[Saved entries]

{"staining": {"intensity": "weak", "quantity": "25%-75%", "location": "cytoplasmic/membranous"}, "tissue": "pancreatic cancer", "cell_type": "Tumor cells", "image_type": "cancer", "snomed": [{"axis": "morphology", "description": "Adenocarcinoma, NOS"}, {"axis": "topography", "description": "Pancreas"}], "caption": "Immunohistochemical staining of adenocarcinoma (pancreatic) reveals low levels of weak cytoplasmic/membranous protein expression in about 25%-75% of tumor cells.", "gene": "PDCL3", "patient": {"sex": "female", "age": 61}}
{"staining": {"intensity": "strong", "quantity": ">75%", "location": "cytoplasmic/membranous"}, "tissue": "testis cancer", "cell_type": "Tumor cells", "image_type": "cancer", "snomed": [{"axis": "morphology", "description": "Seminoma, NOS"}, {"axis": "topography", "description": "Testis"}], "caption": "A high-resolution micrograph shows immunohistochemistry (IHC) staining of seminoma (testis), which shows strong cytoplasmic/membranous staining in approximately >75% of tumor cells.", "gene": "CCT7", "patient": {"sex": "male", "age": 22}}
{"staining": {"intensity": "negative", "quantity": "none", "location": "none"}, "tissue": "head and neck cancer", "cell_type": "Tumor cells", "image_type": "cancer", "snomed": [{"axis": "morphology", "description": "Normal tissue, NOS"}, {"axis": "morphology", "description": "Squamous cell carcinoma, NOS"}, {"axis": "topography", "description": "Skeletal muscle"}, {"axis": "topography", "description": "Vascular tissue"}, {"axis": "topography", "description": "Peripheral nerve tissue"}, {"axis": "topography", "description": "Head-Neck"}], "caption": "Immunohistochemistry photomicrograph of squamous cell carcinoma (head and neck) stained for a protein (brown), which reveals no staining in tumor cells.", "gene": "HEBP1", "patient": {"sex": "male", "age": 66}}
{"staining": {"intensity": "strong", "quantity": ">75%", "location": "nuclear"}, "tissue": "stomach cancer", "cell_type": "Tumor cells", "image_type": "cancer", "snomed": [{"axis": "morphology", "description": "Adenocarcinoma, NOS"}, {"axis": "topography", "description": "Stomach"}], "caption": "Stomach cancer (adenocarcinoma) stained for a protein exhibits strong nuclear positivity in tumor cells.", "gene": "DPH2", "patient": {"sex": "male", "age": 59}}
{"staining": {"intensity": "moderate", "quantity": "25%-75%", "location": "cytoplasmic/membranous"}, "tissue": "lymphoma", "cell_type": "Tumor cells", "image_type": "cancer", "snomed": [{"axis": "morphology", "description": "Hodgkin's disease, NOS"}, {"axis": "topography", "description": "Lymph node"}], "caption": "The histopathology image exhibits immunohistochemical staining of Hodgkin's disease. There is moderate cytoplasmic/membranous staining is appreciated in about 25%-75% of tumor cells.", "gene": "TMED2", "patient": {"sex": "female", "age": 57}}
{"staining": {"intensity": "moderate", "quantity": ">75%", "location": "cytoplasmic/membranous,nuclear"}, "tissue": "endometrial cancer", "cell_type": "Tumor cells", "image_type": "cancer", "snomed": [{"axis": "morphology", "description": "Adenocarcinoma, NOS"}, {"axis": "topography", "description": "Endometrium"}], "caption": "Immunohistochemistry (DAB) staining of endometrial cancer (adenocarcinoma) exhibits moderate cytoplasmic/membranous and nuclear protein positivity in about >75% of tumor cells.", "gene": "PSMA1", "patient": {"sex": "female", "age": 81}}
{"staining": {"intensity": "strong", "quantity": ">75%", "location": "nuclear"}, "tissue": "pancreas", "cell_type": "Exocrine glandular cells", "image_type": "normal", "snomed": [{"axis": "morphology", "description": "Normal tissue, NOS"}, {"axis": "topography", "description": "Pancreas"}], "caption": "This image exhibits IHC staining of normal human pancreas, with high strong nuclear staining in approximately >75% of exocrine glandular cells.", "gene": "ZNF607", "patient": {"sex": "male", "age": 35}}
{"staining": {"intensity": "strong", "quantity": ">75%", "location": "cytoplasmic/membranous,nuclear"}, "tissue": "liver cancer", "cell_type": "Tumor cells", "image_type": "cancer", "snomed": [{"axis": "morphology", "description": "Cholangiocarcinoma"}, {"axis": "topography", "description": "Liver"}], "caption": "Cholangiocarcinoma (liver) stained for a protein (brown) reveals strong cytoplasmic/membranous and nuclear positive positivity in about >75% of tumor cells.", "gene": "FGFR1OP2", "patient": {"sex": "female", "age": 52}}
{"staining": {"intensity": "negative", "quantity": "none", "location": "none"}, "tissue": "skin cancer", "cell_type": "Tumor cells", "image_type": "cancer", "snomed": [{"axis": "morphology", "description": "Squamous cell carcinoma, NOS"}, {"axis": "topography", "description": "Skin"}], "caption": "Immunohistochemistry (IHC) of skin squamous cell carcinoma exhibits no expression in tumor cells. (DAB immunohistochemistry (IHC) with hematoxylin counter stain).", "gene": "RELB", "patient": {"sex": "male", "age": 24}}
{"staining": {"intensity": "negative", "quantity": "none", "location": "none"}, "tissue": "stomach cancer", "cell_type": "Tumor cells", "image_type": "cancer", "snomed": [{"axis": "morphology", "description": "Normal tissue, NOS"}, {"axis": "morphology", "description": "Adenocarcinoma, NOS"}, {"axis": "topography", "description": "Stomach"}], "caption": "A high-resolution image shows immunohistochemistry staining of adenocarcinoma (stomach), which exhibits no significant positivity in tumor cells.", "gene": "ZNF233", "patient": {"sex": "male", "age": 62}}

* **EXERCISE DETAILS**
What is needed here is an exact copy of all the entries.

* **WORKED SOLUTION**
{"staining": {"intensity": "weak", "quantity": "25%-75%", "location": "cytoplasmic/membranous"}, "tissue": "pancreatic cancer", "cell_type": "Tumor cells", "image_type": "cancer", "snomed": [{"axis": "morphology", "description": "Adenocarcinoma, NOS"}, {"axis": "topography", "description": "Pancreas"}], "caption": "Immunohistochemical staining of adenocarcinoma (pancreatic) reveals low levels of weak cytoplasmic/membranous protein expression in about 25%-75% of tumor cells.", "gene": "PDCL3", "patient": {"sex": "female", "age": 61}}
{"staining": {"intensity": "strong", "quantity": ">75%", "location": "cytoplasmic/membranous"}, "tissue": "testis cancer", "cell_type": "Tumor cells", "image_type": "cancer", "snomed": [{"axis": "morphology", "description": "Seminoma, NOS"}, {"axis": "topography", "description": "Testis"}], "caption": "A high-resolution micrograph shows immunohistochemistry (IHC) staining of seminoma (testis), which shows strong cytoplasmic/membranous staining in approximately >75% of tumor cells.", "gene": "CCT7", "patient": {"sex": "male", "age": 22}}
{"staining": {"intensity": "negative", "quantity": "none", "location": "none"}, "tissue": "head and neck cancer", "cell_type": "Tumor cells", "image_type": "cancer", "snomed": [{"axis": "morphology", "description": "Normal tissue, NOS"}, {"axis": "morphology", "description": "Squamous cell carcinoma, NOS"}, {"axis": "topography", "description": "Skeletal muscle"}, {"axis": "topography", "description": "Vascular tissue"}, {"axis": "topography", "description": "Peripheral nerve tissue"}, {"axis": "topography", "description": "Head-Neck"}], "caption": "Immunohistochemistry photomicrograph of squamous cell carcinoma (head and neck) stained for a protein (brown), which reveals no staining in tumor cells.", "gene": "HEBP1", "patient": {"sex": "male", "age": 66}}
{"staining": {"intensity": "strong", "quantity": ">75%", "location": "nuclear"}, "tissue": "stomach cancer", "cell_type": "Tumor cells", "image_type": "cancer", "snomed": [{"axis": "morphology", "description": "Adenocarcinoma, NOS"}, {"axis": "topography", "description": "Stomach"}], "caption": "Stomach cancer (adenocarcinoma) stained for a protein exhibits strong nuclear positivity in tumor cells.", "gene": "DPH2", "patient": {"sex": "male", "age": 59}}
{"staining": {"intensity": "moderate", "quantity": "25%-75%", "location": "cytoplasmic/membranous"}, "tissue": "lymphoma", "cell_type": "Tumor cells", "image_type": "cancer", "snomed": [{"axis": "morphology", "description": "Hodgkin's disease, NOS"}, {"axis": "topography", "description": "Lymph node"}], "caption": "The histopathology image exhibits immunohistochemical staining of Hodgkin's disease. There is moderate cytoplasmic/membranous staining is appreciated in about 25%-75% of tumor cells.", "gene": "TMED2", "patient": {"sex": "female", "age": 57}}
{"staining": {"intensity": "moderate", "quantity": ">75%", "location": "cytoplasmic/membranous,nuclear"}, "tissue": "endometrial cancer", "cell_type": "Tumor cells", "image_type": "cancer", "snomed": [{"axis": "morphology", "description": "Adenocarcinoma, NOS"}, {"axis": "topography", "description": "Endometrium"}], "caption": "Immunohistochemistry (DAB) staining of endometrial cancer (adenocarcinoma) exhibits moderate cytoplasmic/membranous and nuclear protein positivity in about >75% of tumor cells.", "gene": "PSMA1", "patient": {"sex": "female", "age": 81}}
{"staining": {"intensity": "strong", "quantity": ">75%", "location": "nuclear"}, "tissue": "pancreas", "cell_type": "Exocrine glandular cells", "image_type": "normal", "snomed": [{"axis": "morphology", "description": "Normal tissue, NOS"}, {"axis": "topography", "description": "Pancreas"}], "caption": "This image exhibits IHC staining of normal human pancreas, with high strong nuclear staining in approximately >75% of exocrine glandular cells.", "gene": "ZNF607", "patient": {"sex": "male", "age": 35}}
{"staining": {"intensity": "strong", "quantity": ">75%", "location": "cytoplasmic/membranous,nuclear"}, "tissue": "liver cancer", "cell_type": "Tumor cells", "image_type": "cancer", "snomed": [{"axis": "morphology", "description": "Cholangiocarcinoma"}, {"axis": "topography", "description": "Liver"}], "caption": "Cholangiocarcinoma (liver) stained for a protein (brown) reveals strong cytoplasmic/membranous and nuclear positive positivity in about >75% of tumor cells.", "gene": "FGFR1OP2", "patient": {"sex": "female", "age": 52}}
{"staining": {"intensity": "negative", "quantity": "none", "location": "none"}, "tissue": "skin cancer", "cell_type": "Tumor cells", "image_type": "cancer", "snomed": [{"axis": "morphology", "description": "Squamous cell carcinoma, NOS"}, {"axis": "topography", "description": "Skin"}], "caption": "Immunohistochemistry (IHC) of skin squamous cell carcinoma exhibits no expression in tumor cells. (DAB immunohistochemistry (IHC) with hematoxylin counter stain).", "gene": "RELB", "patient": {"sex": "male", "age": 24}}
{"staining": {"intensity": "negative", "quantity": "none", "location": "none"}, "tissue": "stomach cancer", "cell_type": "Tumor cells", "image_type": "cancer", "snomed": [{"axis": "morphology", "description": "Normal tissue, NOS"}, {"axis": "morphology", "description": "Adenocarcinoma, NOS"}, {"axis": "topography", "description": "Stomach"}], "caption": "A high-resolution image shows immunohistochemistry staining of adenocarcinoma (stomach), which exhibits no significant positivity in tumor cells.", "gene": "ZNF233", "patient": {"sex": "male", "age": 62}}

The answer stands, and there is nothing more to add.